Al contrario, si estos intentos han fracasado es porque tratan de articular formas descafeinadas de patriotismo, y siguen sin tomarse en serio lo que significa realmente adoptar una identidad nacional. Que toda nación sea una comunidad imaginada, un constructo social, una ficción histórica que no tiene por qué ajustarse a los hechos, no significa que sus efectos prácticos sean más débiles, o que su capacidad narrativa para posicionar socialmente a los sujetos sea menor que otros aspectos identitarios supuestamente más materiales, como la clase o el género. Podemos querer ampliar, discutir y hasta volatilizar los límites de esa nación, pero siempre será el referente desde el cual -o contra el cual- nos posicionamos como sujetos políticos: es lo que Michael Billig llamó “nacionalismo banal”.

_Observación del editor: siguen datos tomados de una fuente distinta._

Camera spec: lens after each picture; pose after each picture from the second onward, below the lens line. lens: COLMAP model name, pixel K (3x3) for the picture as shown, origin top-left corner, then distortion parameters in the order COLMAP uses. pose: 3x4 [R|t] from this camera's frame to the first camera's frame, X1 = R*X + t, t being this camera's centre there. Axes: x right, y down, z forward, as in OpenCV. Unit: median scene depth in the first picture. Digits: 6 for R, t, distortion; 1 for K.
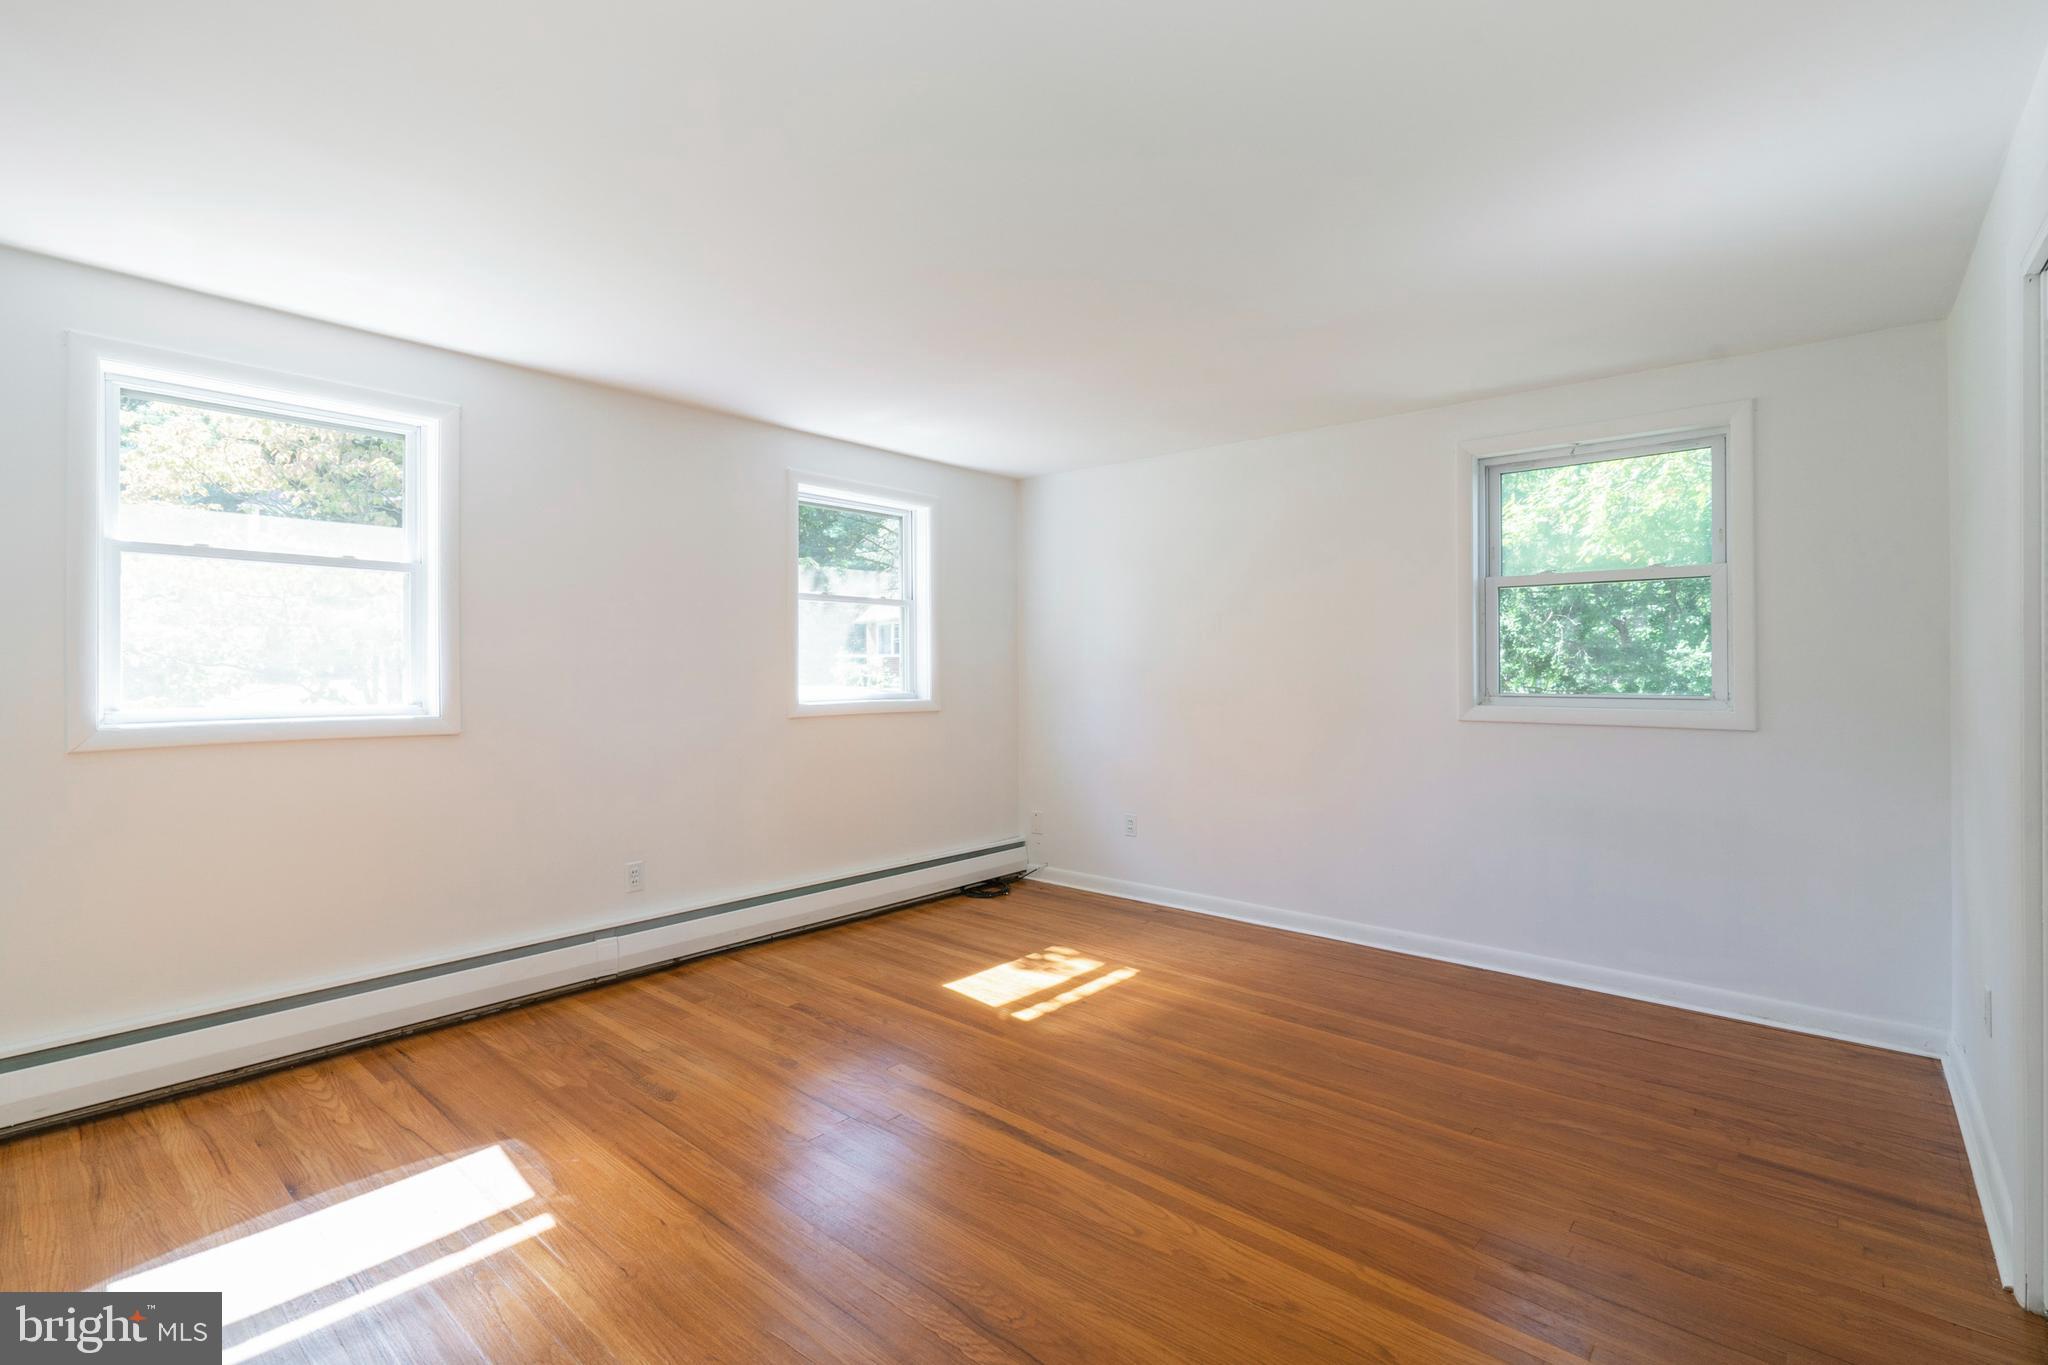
lens RADIAL K [[927.4, 0, 1015.4], [0, 927.4, 676.0], [0, 0, 1]] dist [-0.014292, 0.003253]
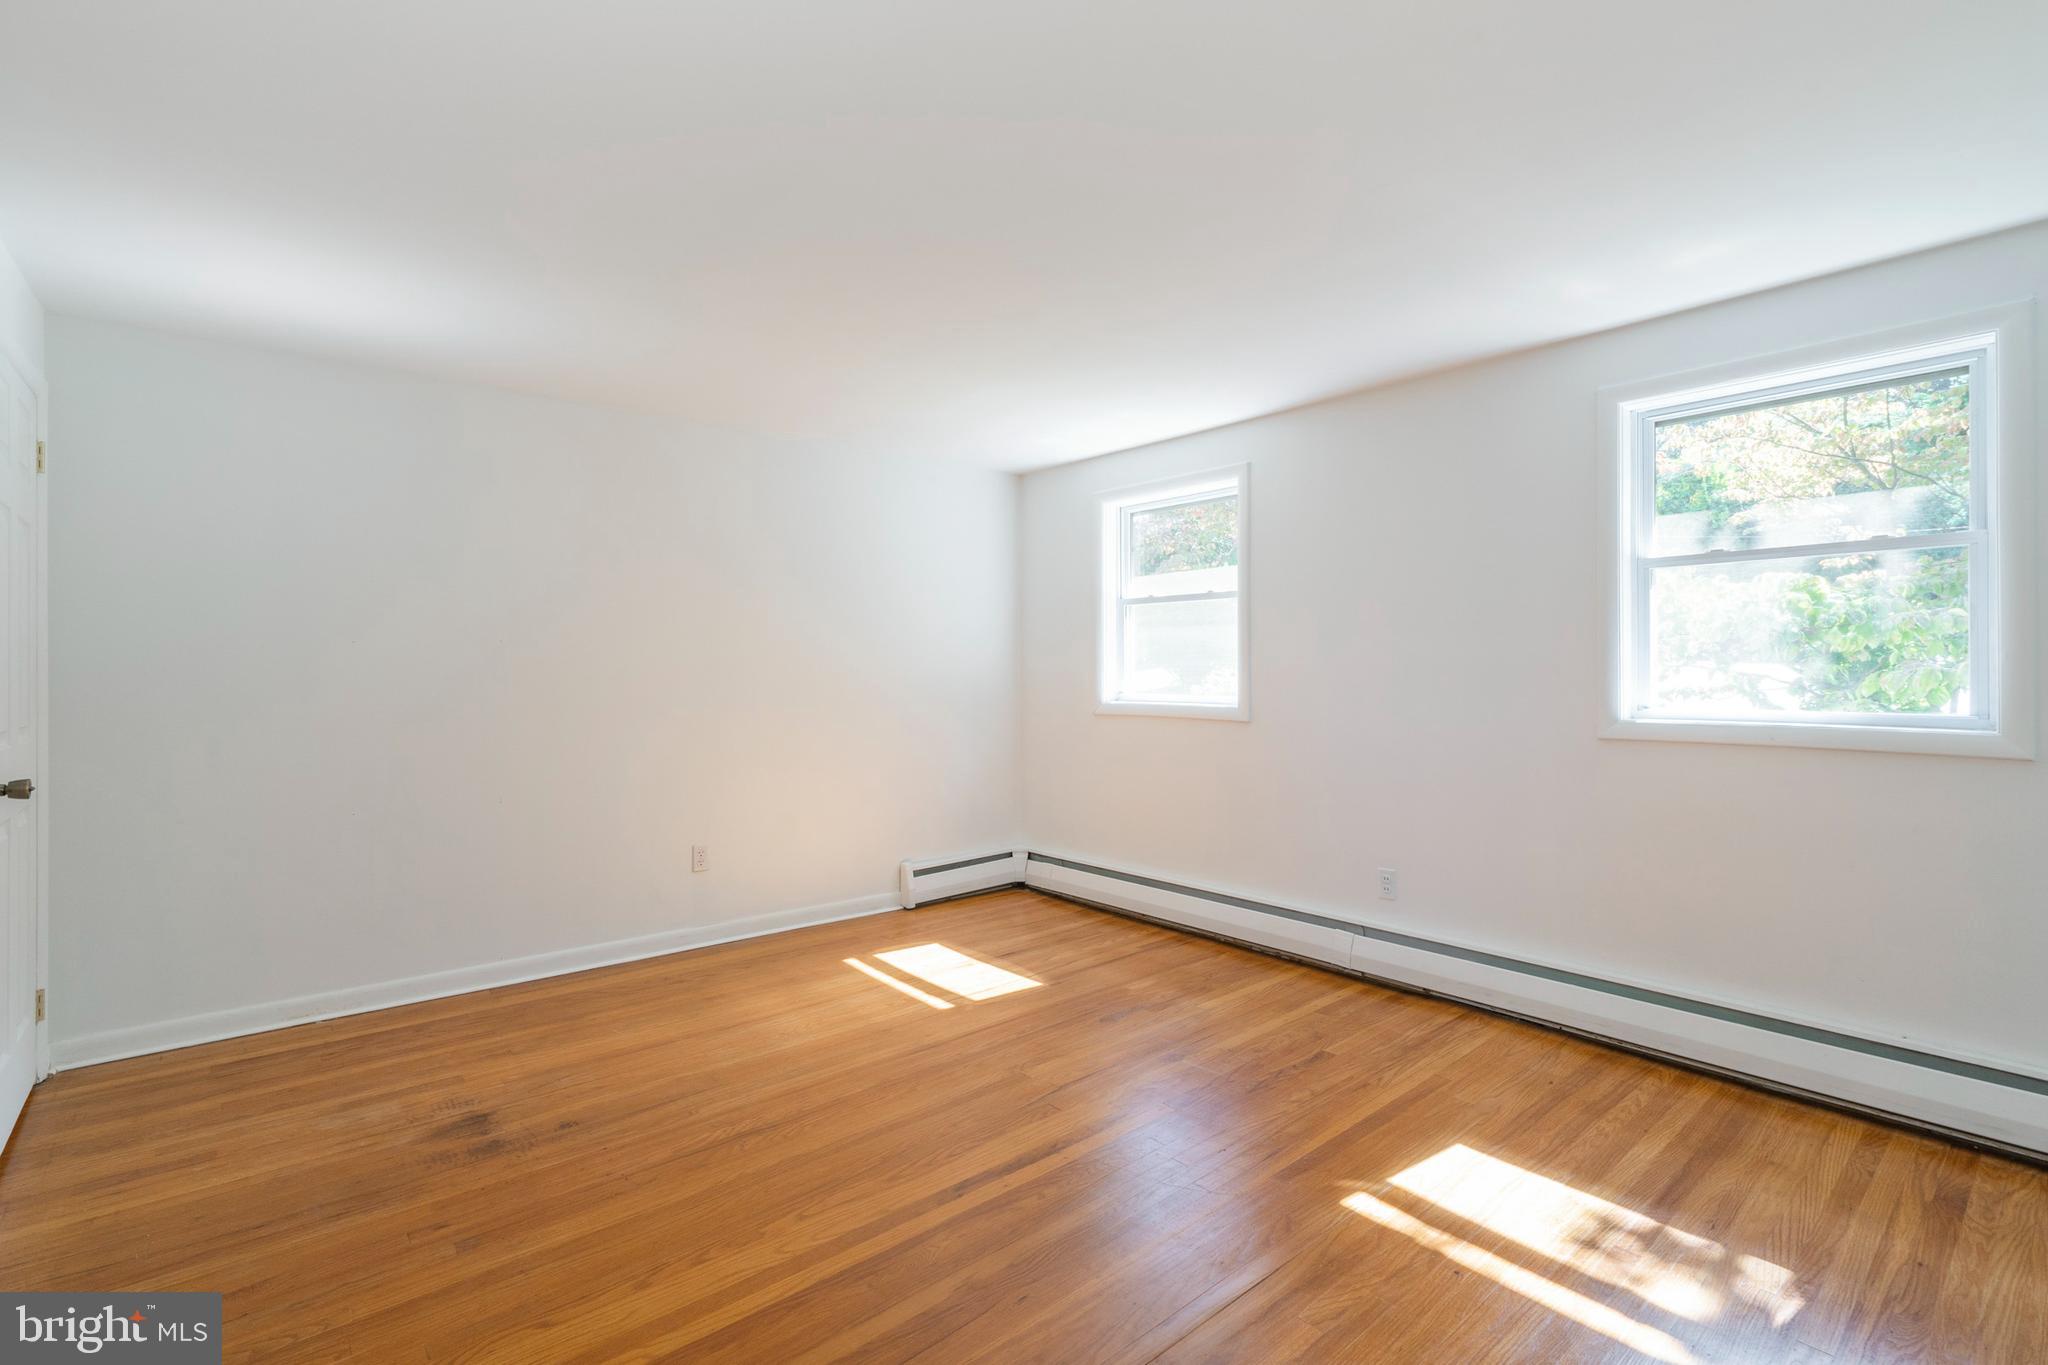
lens RADIAL K [[927.4, 0, 1011.3], [0, 927.4, 676.4], [0, 0, 1]] dist [-0.014292, 0.003253]
pose [[-0.158103, 0.004766, -0.987411, 0.682391], [-0.007481, 0.999954, 0.006025, -0.003956], [0.987394, 0.008339, -0.158060, 0.854421]]
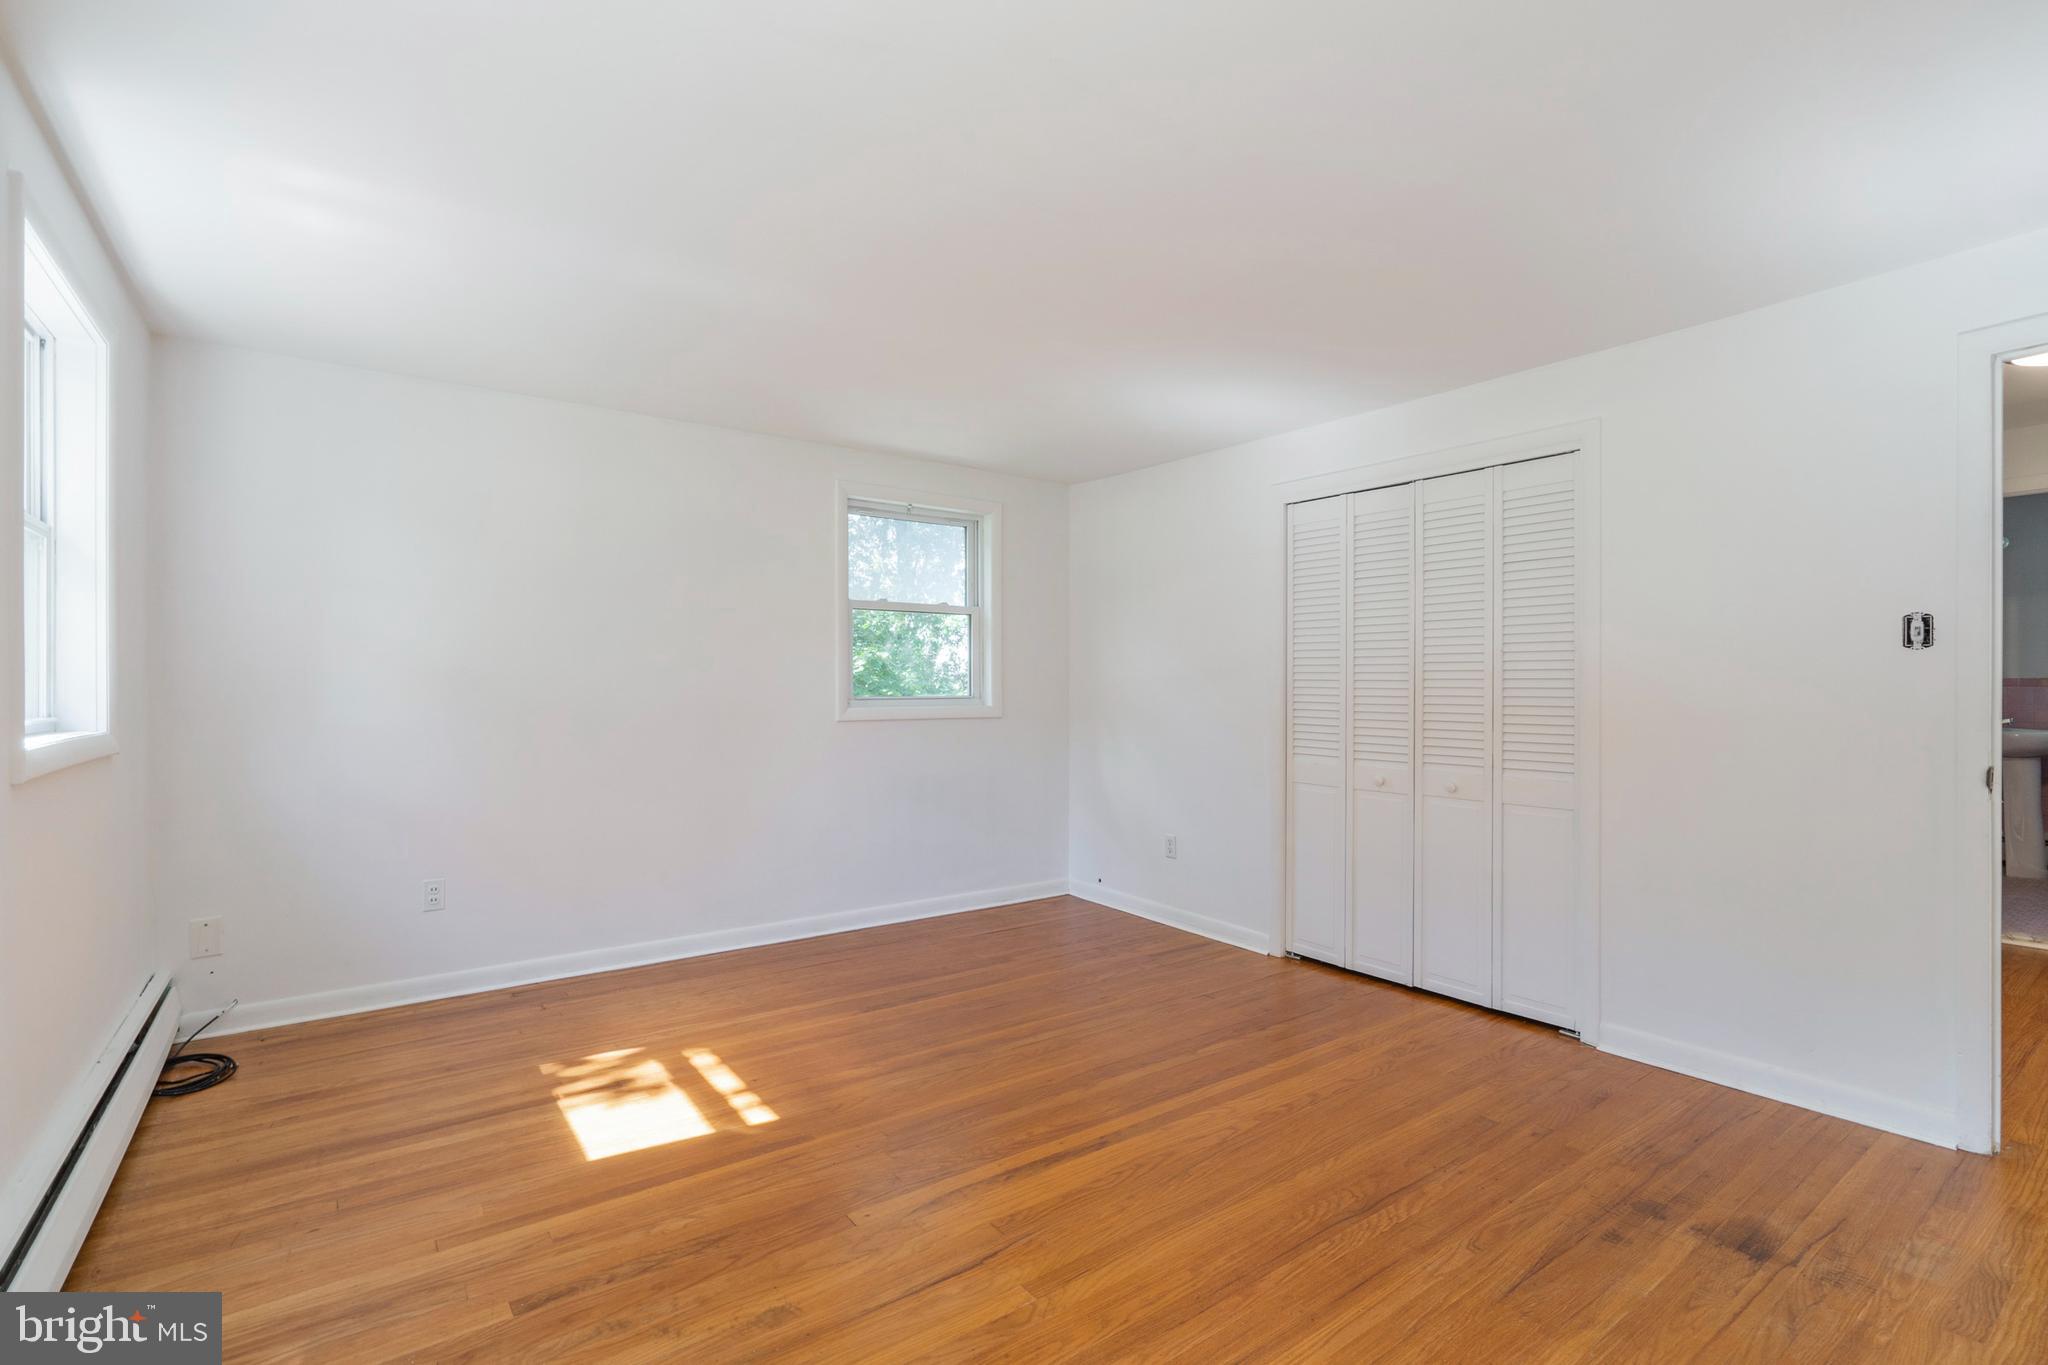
lens RADIAL K [[927.4, 0, 1007.0], [0, 927.4, 678.6], [0, 0, 1]] dist [-0.014292, 0.003253]
pose [[0.222637, 0.006367, 0.974881, -0.696025], [0.009347, 0.999919, -0.008665, 0.009394], [-0.974857, 0.011041, 0.222560, 0.623499]]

Dicho a lo bruto: las identidades nacionales no se sacan solo para aparentar. Su arraigo cultural es enorme, y difícilmente se pueden usar en una negociación política como meros instrumentos al servicio de otra finalidad. En la medida que representan una continuidad histórica y geográfica –que, insisto, puede llegar a ser tan arbitraria y convencional como dividir dos equipos para jugar a capturar la bandera–, también delimitan una comunidad ética de obligación y respeto hacia el futuro y el pasado de esa comunidad. Y esto no es algo que se pueda conseguir en apenas dos días, poniendo unas cuantas fotos en Facebook y repitiendo muchas veces que nuestra patria es el sistema público de sanidad.

¿Todo esto quiere decir que no es posible defender un mundo sin nacionalismos? ¿Que toda imaginación política estará siempre secuestrada por el juego de banderas? No necesariamente. Pero lo que parece claro es que cualquier intento de arrebatar la españolidad a la ultraderecha deberá empezar por entender (y sobre todo no menospreciar) el papel capital que todavía juegan las identidades nacionales en el imaginario político contemporáneo. Y así, quizá, si dejamos de caricaturizar las banderas como trapos estúpidos agitados por fanáticos, cuestionando hasta qué punto el nacionalismo determina también nuestra perspectiva, será posible comenzar a resignificar unos símbolos que todavía hoy nos incomodan. Porque tomarse en serio las identidades nacionales significa también tomarse en serio el sufrimiento que han causado y que siguen causando.